From gain- +‎ stay (to stand). Compare gainstand.

Verb[edit]

gainstay (third-person singular simple present gainstays, present participle gainstaying, simple past and past participle gainstayed)

  1. (transitive) To stand against or in opposition to; resist; oppose.
    • 1983, Bill McAdoo, Pre-Civil War Black Nationalism:
      Among the diversity of opinions that are entertained in regard to physical resistance, there are but a few found to gainstay that stern delcaration.
    • 1998, Randall Roorda, Dramas of solitude: narratives of retreat in American nature writing:
      But this stance informs the way I regard the student essays I surveyed earlier, my belief that however challenging I may be in provoking interpretations of Thoreau, I ought not to gainstay my students' own Thoreauvian productions, ...
    • 2004, William Hill, Wizard Sword:
      " [...] Then I dare not gainstay you, Devin.

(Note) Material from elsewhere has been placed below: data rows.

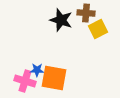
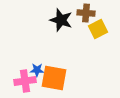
pink cross: rotated 25 degrees counterclockwise
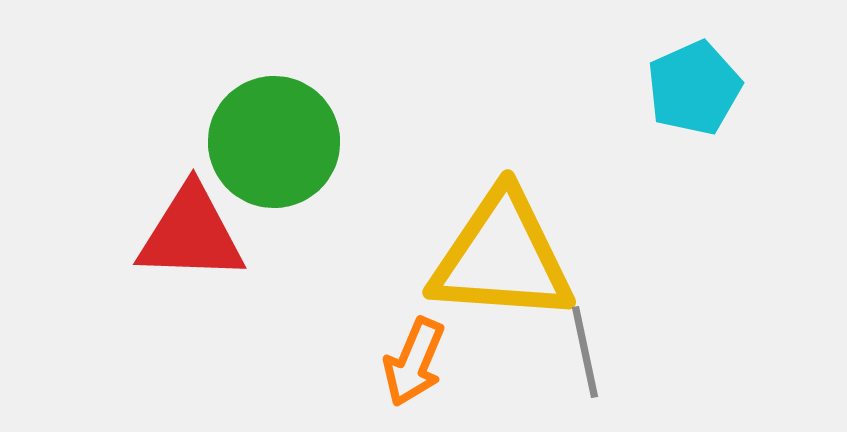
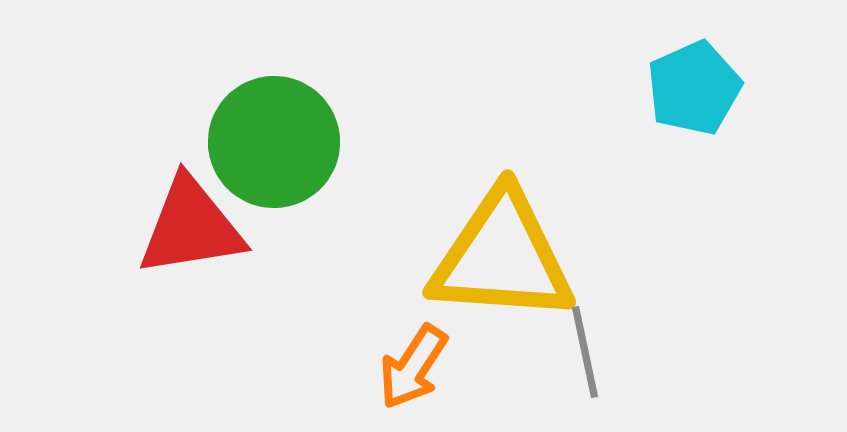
red triangle: moved 7 px up; rotated 11 degrees counterclockwise
orange arrow: moved 1 px left, 5 px down; rotated 10 degrees clockwise
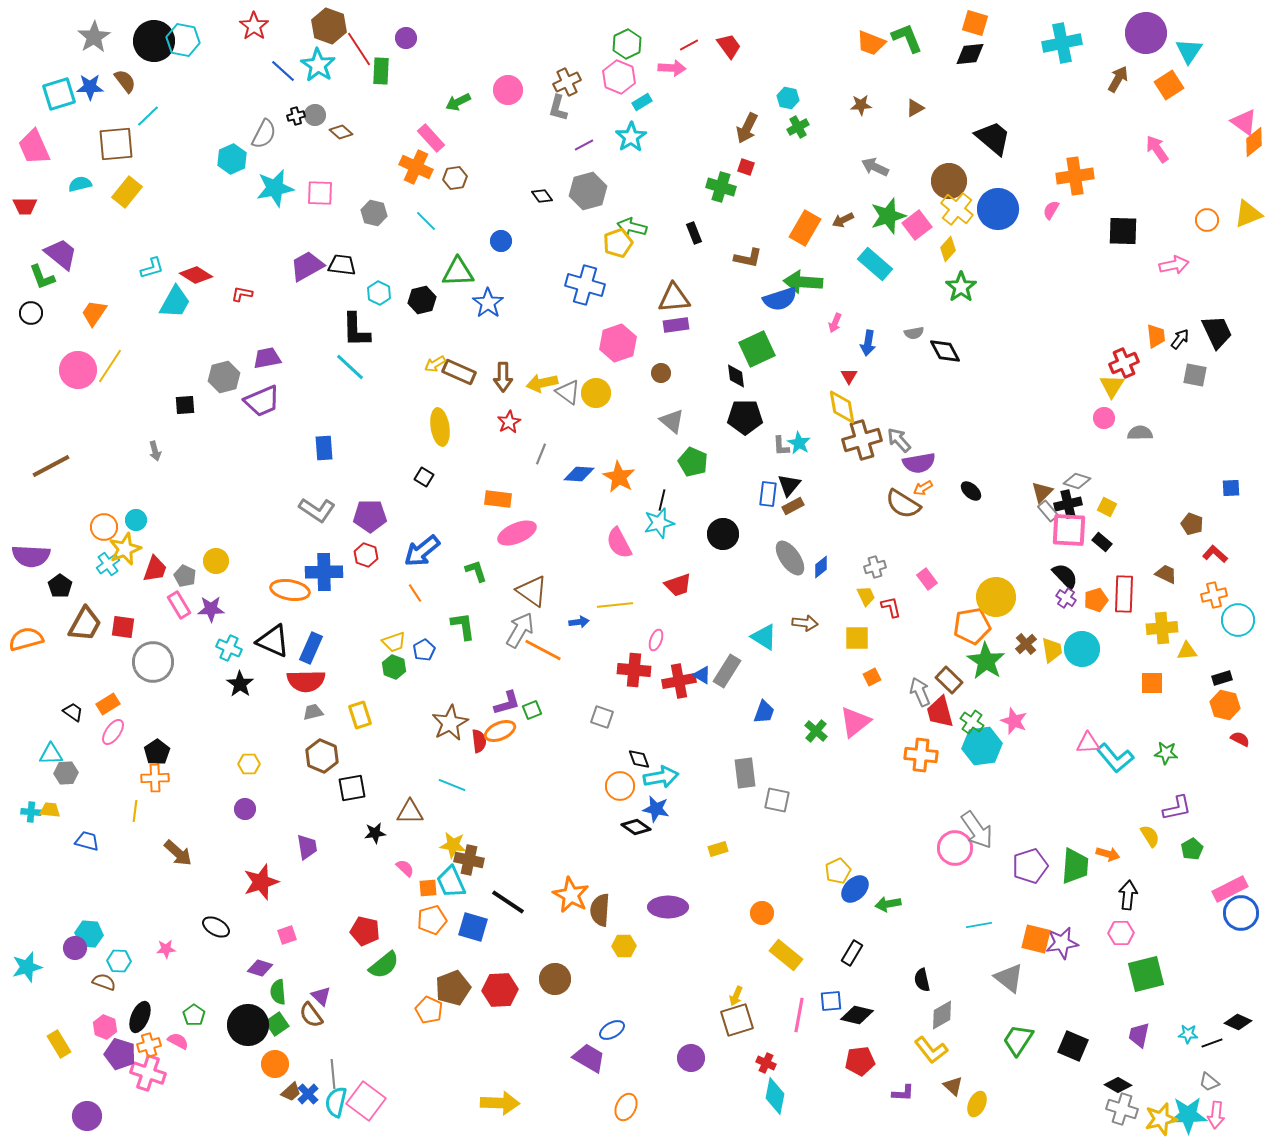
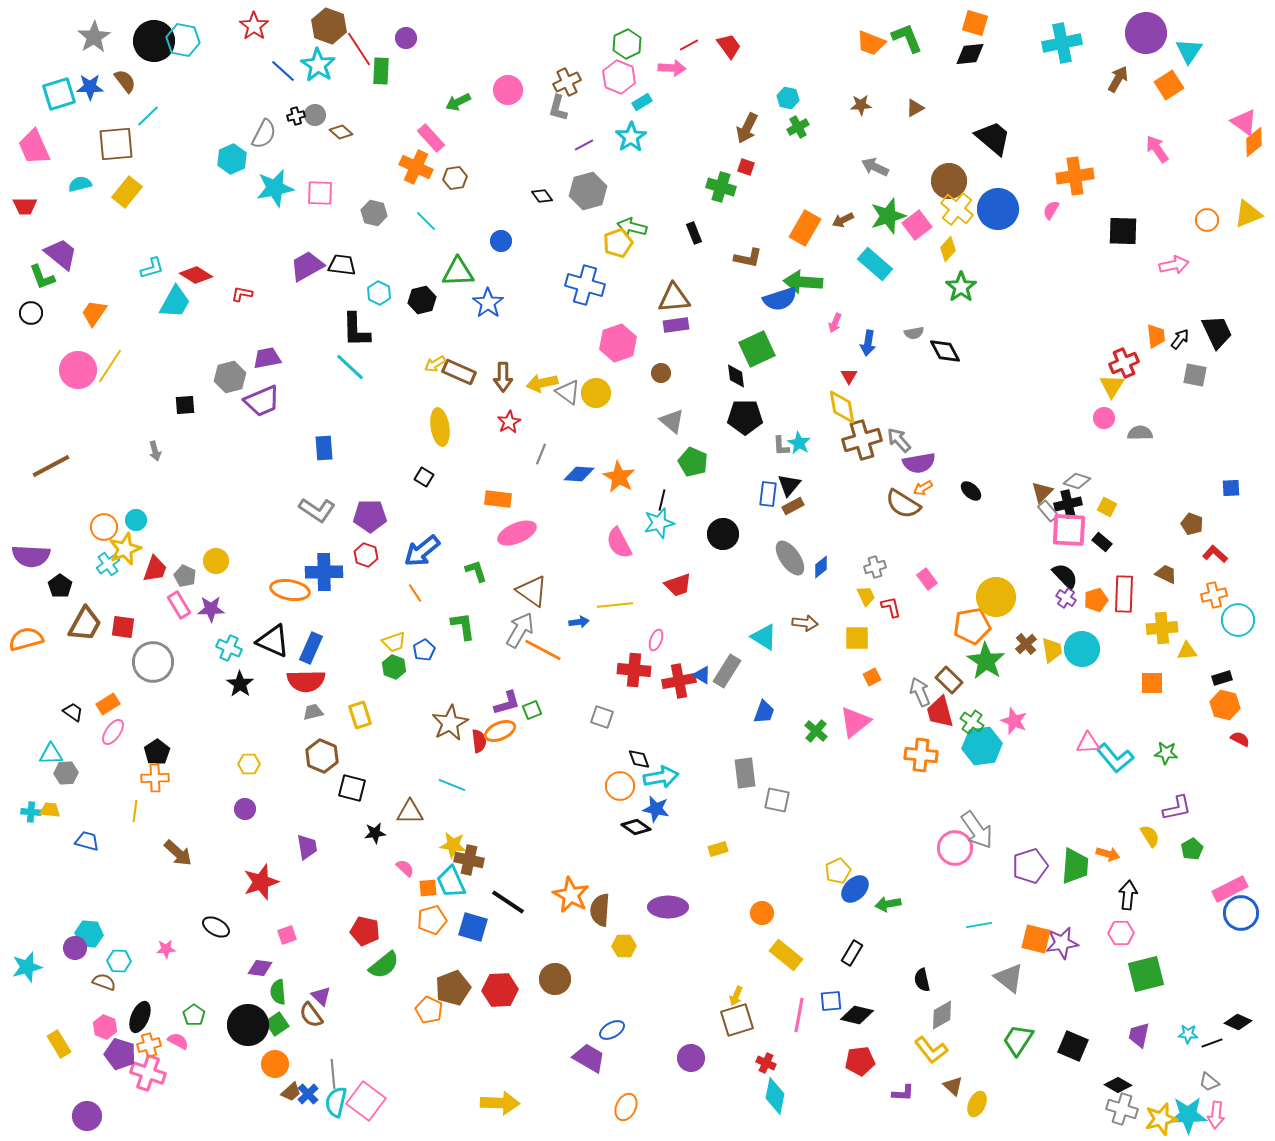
gray hexagon at (224, 377): moved 6 px right
black square at (352, 788): rotated 24 degrees clockwise
purple diamond at (260, 968): rotated 10 degrees counterclockwise
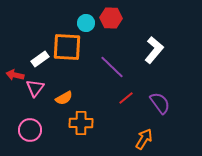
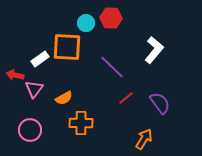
pink triangle: moved 1 px left, 1 px down
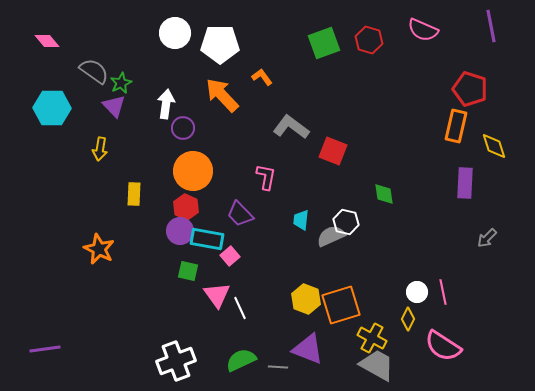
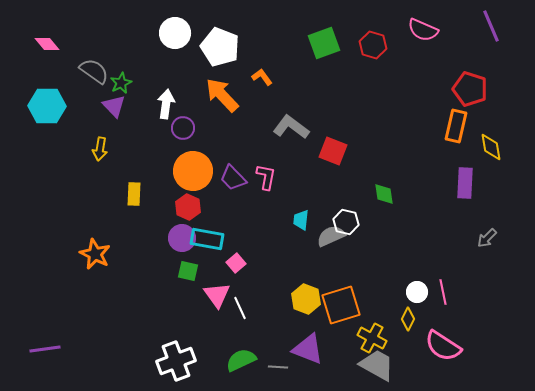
purple line at (491, 26): rotated 12 degrees counterclockwise
red hexagon at (369, 40): moved 4 px right, 5 px down
pink diamond at (47, 41): moved 3 px down
white pentagon at (220, 44): moved 3 px down; rotated 21 degrees clockwise
cyan hexagon at (52, 108): moved 5 px left, 2 px up
yellow diamond at (494, 146): moved 3 px left, 1 px down; rotated 8 degrees clockwise
red hexagon at (186, 207): moved 2 px right
purple trapezoid at (240, 214): moved 7 px left, 36 px up
purple circle at (180, 231): moved 2 px right, 7 px down
orange star at (99, 249): moved 4 px left, 5 px down
pink square at (230, 256): moved 6 px right, 7 px down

I just wish to bring out the best in such a noble son of Zenn-Ra."
  2. (transitive) To deny (the right to); deprive (of).
    • 1926, Theosophical Society (Madras, India), The Theosophist:
      [...] it was intended to be, a living fire of force in the world that cannot be gainstayed and which no storms can shake.
    • 1998, Nancy Ann Watanabe, Love eclipsed: Joyce Carol Oates's Faustian moral vision:
      An illiterate woman, Mai-ch'en's wife is not gainstayed the benefit of the doubt.